Post by mary1969 » Thu Aug 09, 2018 6:10 pm

andy2012 wrote:
Sun Aug 05, 2018 10:39 am
mary1969 wrote:
Tue Jul 31, 2018 6:18 pm
vanguard brokered cd rates:
-1 yr: 2.35%
-2 yr: 2.8%
-3 yr: 3%
-5 yr: 3.35%

I like having my CD's with 1 broker. I would ladder your purchases.

I recently have had CD's mature and have bought 3 yr and 5 yr CD's with the proceeds. I have also have purchased BND with the 10 yr. treasury near 3%.
That is really great. Which BND/Treasury note you bought and from where? Also, for 10 years Treasury notes, if you need money before 10 years, can you get that out?
I have not purchased the 10 yr treasury. I have, however, purchased the etf BND below 79.00 (with the 10 yr yield near 3%). The BND is a long term holding.

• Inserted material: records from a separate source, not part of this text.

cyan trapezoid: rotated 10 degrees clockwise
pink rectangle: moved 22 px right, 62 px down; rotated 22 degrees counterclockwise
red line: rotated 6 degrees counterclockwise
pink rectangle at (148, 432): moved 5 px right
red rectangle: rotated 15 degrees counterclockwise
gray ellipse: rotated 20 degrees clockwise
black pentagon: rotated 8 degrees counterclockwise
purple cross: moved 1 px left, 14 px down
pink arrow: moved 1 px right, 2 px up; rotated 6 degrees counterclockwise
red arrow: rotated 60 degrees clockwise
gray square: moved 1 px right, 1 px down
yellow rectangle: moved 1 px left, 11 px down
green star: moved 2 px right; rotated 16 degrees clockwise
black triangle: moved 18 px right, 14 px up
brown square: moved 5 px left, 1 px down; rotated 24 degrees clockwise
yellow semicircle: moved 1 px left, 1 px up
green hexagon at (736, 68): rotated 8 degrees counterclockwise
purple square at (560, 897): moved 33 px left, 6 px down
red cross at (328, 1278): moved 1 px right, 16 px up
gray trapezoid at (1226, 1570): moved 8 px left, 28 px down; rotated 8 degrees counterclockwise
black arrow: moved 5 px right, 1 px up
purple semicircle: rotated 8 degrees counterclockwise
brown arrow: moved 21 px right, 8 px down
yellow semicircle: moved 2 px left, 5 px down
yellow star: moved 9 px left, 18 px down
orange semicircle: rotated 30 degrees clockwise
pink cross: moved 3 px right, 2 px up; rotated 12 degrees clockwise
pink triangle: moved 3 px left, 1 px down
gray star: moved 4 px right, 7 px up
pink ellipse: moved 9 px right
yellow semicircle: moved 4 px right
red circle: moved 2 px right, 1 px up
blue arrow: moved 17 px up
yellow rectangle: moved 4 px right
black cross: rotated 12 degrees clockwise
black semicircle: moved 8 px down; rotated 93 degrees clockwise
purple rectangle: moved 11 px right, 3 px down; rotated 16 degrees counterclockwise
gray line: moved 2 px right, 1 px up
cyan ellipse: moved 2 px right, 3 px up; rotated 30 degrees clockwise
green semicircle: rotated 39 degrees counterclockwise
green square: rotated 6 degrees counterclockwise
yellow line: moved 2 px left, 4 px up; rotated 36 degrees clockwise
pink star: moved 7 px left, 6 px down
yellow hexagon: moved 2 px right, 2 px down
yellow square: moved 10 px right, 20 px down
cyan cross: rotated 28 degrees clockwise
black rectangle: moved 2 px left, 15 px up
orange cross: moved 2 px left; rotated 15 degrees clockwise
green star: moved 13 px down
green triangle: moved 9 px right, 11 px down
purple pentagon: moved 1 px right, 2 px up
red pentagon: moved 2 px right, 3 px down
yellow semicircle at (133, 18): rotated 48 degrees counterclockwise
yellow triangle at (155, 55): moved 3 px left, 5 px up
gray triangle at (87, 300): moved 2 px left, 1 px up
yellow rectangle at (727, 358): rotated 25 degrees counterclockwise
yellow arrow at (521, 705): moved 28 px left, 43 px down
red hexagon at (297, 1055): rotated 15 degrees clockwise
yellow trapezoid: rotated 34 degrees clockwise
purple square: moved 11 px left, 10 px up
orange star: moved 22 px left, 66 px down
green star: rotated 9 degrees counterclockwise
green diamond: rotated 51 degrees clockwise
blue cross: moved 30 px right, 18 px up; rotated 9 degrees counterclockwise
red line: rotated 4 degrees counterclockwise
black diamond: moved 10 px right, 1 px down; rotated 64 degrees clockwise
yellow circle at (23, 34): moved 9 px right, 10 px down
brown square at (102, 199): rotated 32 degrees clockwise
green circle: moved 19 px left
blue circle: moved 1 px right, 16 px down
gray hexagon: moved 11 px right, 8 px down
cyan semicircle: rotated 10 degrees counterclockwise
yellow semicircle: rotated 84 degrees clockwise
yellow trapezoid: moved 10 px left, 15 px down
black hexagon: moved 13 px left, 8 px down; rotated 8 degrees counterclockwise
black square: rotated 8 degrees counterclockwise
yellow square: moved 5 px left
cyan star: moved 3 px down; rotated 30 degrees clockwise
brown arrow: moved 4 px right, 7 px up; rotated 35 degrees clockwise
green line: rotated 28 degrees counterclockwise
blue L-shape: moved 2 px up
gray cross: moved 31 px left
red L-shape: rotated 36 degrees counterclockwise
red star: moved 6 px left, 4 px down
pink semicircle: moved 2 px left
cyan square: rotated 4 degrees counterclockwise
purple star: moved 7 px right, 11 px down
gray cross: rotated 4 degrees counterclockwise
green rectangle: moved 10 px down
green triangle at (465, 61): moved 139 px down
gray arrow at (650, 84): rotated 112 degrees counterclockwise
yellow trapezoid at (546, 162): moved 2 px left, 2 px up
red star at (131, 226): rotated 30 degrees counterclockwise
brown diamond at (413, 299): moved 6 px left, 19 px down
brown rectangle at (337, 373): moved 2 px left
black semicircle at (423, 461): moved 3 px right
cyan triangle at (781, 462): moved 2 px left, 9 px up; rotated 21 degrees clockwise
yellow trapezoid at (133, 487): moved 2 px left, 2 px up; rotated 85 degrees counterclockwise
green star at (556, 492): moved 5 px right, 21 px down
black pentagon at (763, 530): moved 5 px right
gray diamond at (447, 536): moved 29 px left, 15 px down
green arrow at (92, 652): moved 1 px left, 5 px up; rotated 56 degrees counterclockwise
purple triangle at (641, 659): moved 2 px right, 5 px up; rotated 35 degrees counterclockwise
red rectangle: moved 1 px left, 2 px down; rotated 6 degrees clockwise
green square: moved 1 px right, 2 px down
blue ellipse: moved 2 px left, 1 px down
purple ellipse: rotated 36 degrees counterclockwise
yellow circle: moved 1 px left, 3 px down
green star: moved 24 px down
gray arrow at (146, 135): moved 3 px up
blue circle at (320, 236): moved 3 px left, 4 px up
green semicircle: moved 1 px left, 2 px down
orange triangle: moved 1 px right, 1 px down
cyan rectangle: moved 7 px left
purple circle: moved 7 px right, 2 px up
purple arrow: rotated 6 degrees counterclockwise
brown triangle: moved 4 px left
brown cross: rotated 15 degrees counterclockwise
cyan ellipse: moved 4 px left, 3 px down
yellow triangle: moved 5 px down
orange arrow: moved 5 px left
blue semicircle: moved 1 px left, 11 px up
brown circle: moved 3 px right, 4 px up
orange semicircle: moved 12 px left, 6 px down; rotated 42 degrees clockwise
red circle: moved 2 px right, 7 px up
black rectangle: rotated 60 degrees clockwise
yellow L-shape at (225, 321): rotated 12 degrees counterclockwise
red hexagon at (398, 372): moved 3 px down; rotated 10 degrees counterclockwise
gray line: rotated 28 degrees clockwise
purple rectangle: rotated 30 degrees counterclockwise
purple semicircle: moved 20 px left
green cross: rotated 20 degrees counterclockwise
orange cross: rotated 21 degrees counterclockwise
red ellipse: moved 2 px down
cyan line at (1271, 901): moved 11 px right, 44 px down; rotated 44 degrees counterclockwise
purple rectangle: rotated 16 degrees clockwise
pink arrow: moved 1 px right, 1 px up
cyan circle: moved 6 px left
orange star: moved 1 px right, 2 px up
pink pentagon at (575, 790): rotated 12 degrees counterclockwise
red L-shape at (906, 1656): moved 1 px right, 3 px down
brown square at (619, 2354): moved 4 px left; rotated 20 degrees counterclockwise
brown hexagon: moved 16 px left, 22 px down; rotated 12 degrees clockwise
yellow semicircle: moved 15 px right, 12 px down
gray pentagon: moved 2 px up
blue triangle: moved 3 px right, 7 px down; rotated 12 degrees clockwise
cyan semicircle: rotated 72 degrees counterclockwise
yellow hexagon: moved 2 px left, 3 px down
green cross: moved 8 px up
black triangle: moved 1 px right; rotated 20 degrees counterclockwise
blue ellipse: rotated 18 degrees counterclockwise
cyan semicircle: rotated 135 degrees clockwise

My portfolio is set up where i have on average around $200k of CD's that mature each year out to 2025. Each year my hope is just to reinvest the maturing CD's into BND or purchase new 3 to 5 yr. CD's.

If you did purchase the 10 year note, you could sell it at any time but you would suffer a gain or loss depending on the direction of long term interest rates. Do not purchase the 10 year note if you need the money in the next few years.